TASK GOAL - Output every line of the entries below verbatim, keeping each line unchanged and in its original order.

Saved entries:
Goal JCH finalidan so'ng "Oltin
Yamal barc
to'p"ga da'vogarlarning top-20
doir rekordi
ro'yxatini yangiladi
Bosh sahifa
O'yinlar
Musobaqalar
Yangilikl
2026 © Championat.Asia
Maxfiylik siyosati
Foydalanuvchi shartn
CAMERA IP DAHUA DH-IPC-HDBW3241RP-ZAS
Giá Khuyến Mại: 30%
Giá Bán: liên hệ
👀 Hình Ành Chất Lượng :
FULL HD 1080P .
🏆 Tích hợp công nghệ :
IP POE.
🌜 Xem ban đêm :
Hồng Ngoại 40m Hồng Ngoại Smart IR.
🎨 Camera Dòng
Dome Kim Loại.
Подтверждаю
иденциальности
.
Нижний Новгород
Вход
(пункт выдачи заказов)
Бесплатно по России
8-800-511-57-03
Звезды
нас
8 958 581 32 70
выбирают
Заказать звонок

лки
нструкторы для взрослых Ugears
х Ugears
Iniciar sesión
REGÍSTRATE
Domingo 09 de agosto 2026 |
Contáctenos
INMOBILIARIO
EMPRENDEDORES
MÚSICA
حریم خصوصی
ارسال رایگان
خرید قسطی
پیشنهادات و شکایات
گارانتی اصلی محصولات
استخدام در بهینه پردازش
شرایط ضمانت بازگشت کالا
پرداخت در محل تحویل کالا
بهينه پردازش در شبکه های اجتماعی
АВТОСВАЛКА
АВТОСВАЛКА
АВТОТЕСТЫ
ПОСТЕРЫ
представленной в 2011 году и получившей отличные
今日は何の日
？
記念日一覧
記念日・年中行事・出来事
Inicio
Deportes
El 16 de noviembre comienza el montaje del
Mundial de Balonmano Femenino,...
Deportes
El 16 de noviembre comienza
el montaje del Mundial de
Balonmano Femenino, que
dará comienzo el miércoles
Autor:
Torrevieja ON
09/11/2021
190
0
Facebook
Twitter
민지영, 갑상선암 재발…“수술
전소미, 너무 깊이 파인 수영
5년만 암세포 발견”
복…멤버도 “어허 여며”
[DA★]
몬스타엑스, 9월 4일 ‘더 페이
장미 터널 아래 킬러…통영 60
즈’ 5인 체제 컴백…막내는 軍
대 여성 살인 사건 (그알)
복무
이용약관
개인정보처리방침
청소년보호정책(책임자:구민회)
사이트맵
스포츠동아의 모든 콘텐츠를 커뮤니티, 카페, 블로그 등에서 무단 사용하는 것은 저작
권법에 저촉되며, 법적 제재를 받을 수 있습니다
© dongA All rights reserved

ANSWER TO THIS TASK -
Goal JCH finalidan so'ng "Oltin
Yamal barc
to'p"ga da'vogarlarning top-20
doir rekordi
ro'yxatini yangiladi
Bosh sahifa
O'yinlar
Musobaqalar
Yangilikl
2026 © Championat.Asia
Maxfiylik siyosati
Foydalanuvchi shartn
CAMERA IP DAHUA DH-IPC-HDBW3241RP-ZAS
Giá Khuyến Mại: 30%
Giá Bán: liên hệ
👀 Hình Ành Chất Lượng :
FULL HD 1080P .
🏆 Tích hợp công nghệ :
IP POE.
🌜 Xem ban đêm :
Hồng Ngoại 40m Hồng Ngoại Smart IR.
🎨 Camera Dòng
Dome Kim Loại.
Подтверждаю
иденциальности
.
Нижний Новгород
Вход
(пункт выдачи заказов)
Бесплатно по России
8-800-511-57-03
Звезды
нас
8 958 581 32 70
выбирают
Заказать звонок

лки
нструкторы для взрослых Ugears
х Ugears
Iniciar sesión
REGÍSTRATE
Domingo 09 de agosto 2026 |
Contáctenos
INMOBILIARIO
EMPRENDEDORES
MÚSICA
حریم خصوصی
ارسال رایگان
خرید قسطی
پیشنهادات و شکایات
گارانتی اصلی محصولات
استخدام در بهینه پردازش
شرایط ضمانت بازگشت کالا
پرداخت در محل تحویل کالا
بهينه پردازش در شبکه های اجتماعی
АВТОСВАЛКА
АВТОСВАЛКА
АВТОТЕСТЫ
ПОСТЕРЫ
представленной в 2011 году и получившей отличные
今日は何の日
？
記念日一覧
記念日・年中行事・出来事
Inicio
Deportes
El 16 de noviembre comienza el montaje del
Mundial de Balonmano Femenino,...
Deportes
El 16 de noviembre comienza
el montaje del Mundial de
Balonmano Femenino, que
dará comienzo el miércoles
Autor:
Torrevieja ON
09/11/2021
190
0
Facebook
Twitter
민지영, 갑상선암 재발…“수술
전소미, 너무 깊이 파인 수영
5년만 암세포 발견”
복…멤버도 “어허 여며”
[DA★]
몬스타엑스, 9월 4일 ‘더 페이
장미 터널 아래 킬러…통영 60
즈’ 5인 체제 컴백…막내는 軍
대 여성 살인 사건 (그알)
복무
이용약관
개인정보처리방침
청소년보호정책(책임자:구민회)
사이트맵
스포츠동아의 모든 콘텐츠를 커뮤니티, 카페, 블로그 등에서 무단 사용하는 것은 저작
권법에 저촉되며, 법적 제재를 받을 수 있습니다
© dongA All rights reserved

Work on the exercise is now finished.